This is my SQL code:
CREATE TABLE country (
id serial NOT NULL PRIMARY KEY,
name varchar(100) NOT NULL CHECK(name ~ '^[-\p{L} ]{2,100}$'),
code varchar(3) NOT NULL
);
Notice the regex constraint at the name attribute. The code above will result in ERROR: invalid regular expression: invalid escape \ sequence.
I tried using escape CHECK(name ~ E'^[-\\p{L} ]{2,100}$') but again resulted in ERROR: invalid regular expression: invalid escape \ sequence.
I am also aware that if I do CHECK(name ~ '^[-\\p{L} ]{2,100}$'), or CHECK(name ~ E'^[-\p{L} ]{2,100}$'), - the SQL will receive wrong Regex and therefore will throw a constraint violation when inserting valid data.
Does PostgreSQL regex constraints not support regex patterns (\p) or something like that?
Edit #1
The Regex ^[-\p{L} ]{2,100}$ is basically allows country name that are between 2-100 characters and the allowed characters are hyphen, white-space and all letters (including latin letters).
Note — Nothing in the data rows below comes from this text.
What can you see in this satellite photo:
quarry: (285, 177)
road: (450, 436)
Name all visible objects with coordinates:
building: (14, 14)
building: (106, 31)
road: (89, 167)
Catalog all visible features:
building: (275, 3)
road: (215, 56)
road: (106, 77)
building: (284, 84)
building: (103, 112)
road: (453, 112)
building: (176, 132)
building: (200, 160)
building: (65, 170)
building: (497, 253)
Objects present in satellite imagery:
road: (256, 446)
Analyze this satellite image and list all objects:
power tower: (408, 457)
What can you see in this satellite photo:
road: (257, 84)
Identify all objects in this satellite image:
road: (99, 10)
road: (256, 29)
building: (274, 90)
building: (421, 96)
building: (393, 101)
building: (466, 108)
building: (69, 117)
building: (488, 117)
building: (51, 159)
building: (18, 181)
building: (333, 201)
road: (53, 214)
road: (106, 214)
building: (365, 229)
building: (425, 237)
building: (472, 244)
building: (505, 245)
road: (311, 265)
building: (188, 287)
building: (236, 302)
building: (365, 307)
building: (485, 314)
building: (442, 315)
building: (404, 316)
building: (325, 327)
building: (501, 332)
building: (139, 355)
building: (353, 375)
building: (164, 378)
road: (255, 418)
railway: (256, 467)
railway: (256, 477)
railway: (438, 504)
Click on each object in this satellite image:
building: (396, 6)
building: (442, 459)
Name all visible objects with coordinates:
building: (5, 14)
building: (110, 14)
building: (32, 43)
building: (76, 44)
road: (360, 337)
NOTE: The SQL runs perfectly fine during the table creation but will throw the error when inserting valid data.
Additional Note: I am using PostgreSQL 12.1
\p{L}matches any letter, you may get the same behavior using a POSIX character class,[:alpha:], try'^[-[:alpha:] ]{2,100}$'XQuery character class elements using \p{UnicodeProperty} or the inverse \P{UnicodeProperty} are not supported.. I read: "no - it is not supported".